DRAM Main memory is a performance bottleneck for many applications due to the high access latency. In-DRAM caches work to mitigate this latency by augmenting regular-latency DRAM with small-but-fast regions of DRAM that serve as a cache for the data held in the regular-latency region of DRAM. While an effective in-DRAM cache can allow a large fraction of memory requests to be served from a fast DRAM region, the latency savings are often hindered by inefficient mechanisms for relocating copies of data into and out of the fast regions.

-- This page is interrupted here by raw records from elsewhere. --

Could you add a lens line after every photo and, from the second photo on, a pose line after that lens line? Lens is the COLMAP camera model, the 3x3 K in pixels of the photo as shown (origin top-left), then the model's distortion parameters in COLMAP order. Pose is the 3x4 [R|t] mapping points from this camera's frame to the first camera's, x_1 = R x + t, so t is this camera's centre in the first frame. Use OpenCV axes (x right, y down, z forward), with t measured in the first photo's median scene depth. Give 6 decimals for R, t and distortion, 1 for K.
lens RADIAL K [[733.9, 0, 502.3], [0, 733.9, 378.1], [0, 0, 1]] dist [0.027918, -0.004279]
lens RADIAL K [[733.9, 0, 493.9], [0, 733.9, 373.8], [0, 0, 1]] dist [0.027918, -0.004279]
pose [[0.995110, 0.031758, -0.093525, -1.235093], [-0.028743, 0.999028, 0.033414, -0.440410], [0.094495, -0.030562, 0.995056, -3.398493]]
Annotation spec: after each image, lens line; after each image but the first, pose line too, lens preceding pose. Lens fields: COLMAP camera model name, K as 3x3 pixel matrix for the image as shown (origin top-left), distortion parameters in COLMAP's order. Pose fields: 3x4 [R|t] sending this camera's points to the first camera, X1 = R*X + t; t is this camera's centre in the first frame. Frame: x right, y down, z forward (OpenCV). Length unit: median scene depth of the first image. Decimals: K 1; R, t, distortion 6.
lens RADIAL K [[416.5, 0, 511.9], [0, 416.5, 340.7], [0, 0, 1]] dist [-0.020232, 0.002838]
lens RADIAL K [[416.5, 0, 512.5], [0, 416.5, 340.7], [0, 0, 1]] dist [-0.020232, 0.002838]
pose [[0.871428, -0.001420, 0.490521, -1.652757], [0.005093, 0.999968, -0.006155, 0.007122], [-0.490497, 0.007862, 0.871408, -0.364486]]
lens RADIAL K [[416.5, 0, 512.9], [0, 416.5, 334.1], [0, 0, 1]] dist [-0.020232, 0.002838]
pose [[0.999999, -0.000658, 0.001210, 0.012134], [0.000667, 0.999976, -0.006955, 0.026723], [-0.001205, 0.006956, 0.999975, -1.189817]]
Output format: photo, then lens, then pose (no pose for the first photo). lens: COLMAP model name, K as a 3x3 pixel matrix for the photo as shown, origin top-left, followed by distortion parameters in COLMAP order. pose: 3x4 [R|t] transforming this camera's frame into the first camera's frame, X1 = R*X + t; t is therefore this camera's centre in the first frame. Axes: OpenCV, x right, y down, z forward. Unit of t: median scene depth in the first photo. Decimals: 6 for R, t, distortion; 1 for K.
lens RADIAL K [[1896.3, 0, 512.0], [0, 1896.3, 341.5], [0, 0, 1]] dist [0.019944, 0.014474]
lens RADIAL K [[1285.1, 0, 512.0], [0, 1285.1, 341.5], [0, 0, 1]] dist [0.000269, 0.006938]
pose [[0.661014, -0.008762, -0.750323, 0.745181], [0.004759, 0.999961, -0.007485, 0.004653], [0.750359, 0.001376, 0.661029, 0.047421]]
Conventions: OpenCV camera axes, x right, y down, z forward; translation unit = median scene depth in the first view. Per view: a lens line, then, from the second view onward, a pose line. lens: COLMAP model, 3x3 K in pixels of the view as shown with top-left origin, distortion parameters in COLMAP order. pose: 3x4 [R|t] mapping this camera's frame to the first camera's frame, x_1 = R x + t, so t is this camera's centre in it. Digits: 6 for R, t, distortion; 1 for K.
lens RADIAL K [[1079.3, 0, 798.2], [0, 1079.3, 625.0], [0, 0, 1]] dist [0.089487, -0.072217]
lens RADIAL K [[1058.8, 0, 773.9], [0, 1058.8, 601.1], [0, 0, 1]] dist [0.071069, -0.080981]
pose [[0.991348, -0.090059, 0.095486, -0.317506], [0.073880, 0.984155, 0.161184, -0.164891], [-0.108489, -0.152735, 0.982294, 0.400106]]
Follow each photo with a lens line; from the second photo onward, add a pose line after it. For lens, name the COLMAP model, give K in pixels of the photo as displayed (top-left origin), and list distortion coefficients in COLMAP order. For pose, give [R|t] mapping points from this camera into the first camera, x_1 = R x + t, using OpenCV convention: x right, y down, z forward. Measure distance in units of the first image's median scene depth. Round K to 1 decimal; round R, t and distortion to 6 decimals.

Existing in-DRAM caches have two sources of inefficiency: (1) the data relocation granularity is an entire multi-kilobyte row of DRAM; and (2) because the relocation latency increases with the physical distance between the slow and fast regions, multiple fast regions are physically interleaved among slow regions to reduce the relocation latency, resulting in increased hardware area and manufacturing complexity. We propose a new substrate, FIGARO, that uses existing shared global buffers among subarrays within a DRAM bank to provide support for in-DRAM data relocation across subarrays at the granularity of a single cache block. FIGARO has a distance-independent latency within a DRAM bank, and avoids complex modifications to DRAM. Using FIGARO, we design a fine-grained in-DRAM cache called FIGCache. The key idea of FIGCache is to cache only small, frequently-accessed portions of different DRAM rows in a designated region of DRAM. By caching only the parts of each row that are expected to be accessed in the near future, we can pack more of the frequently-accessed data into FIGCache, and can benefit from additional row hits in DRAM. Our evaluations show that FIGCache improves the average performance of a system using DDR4 DRAM by 16.3% and reduces average DRAM energy consumption by 7.8% for 8-core workloads, over a conventional system without in-DRAM caching.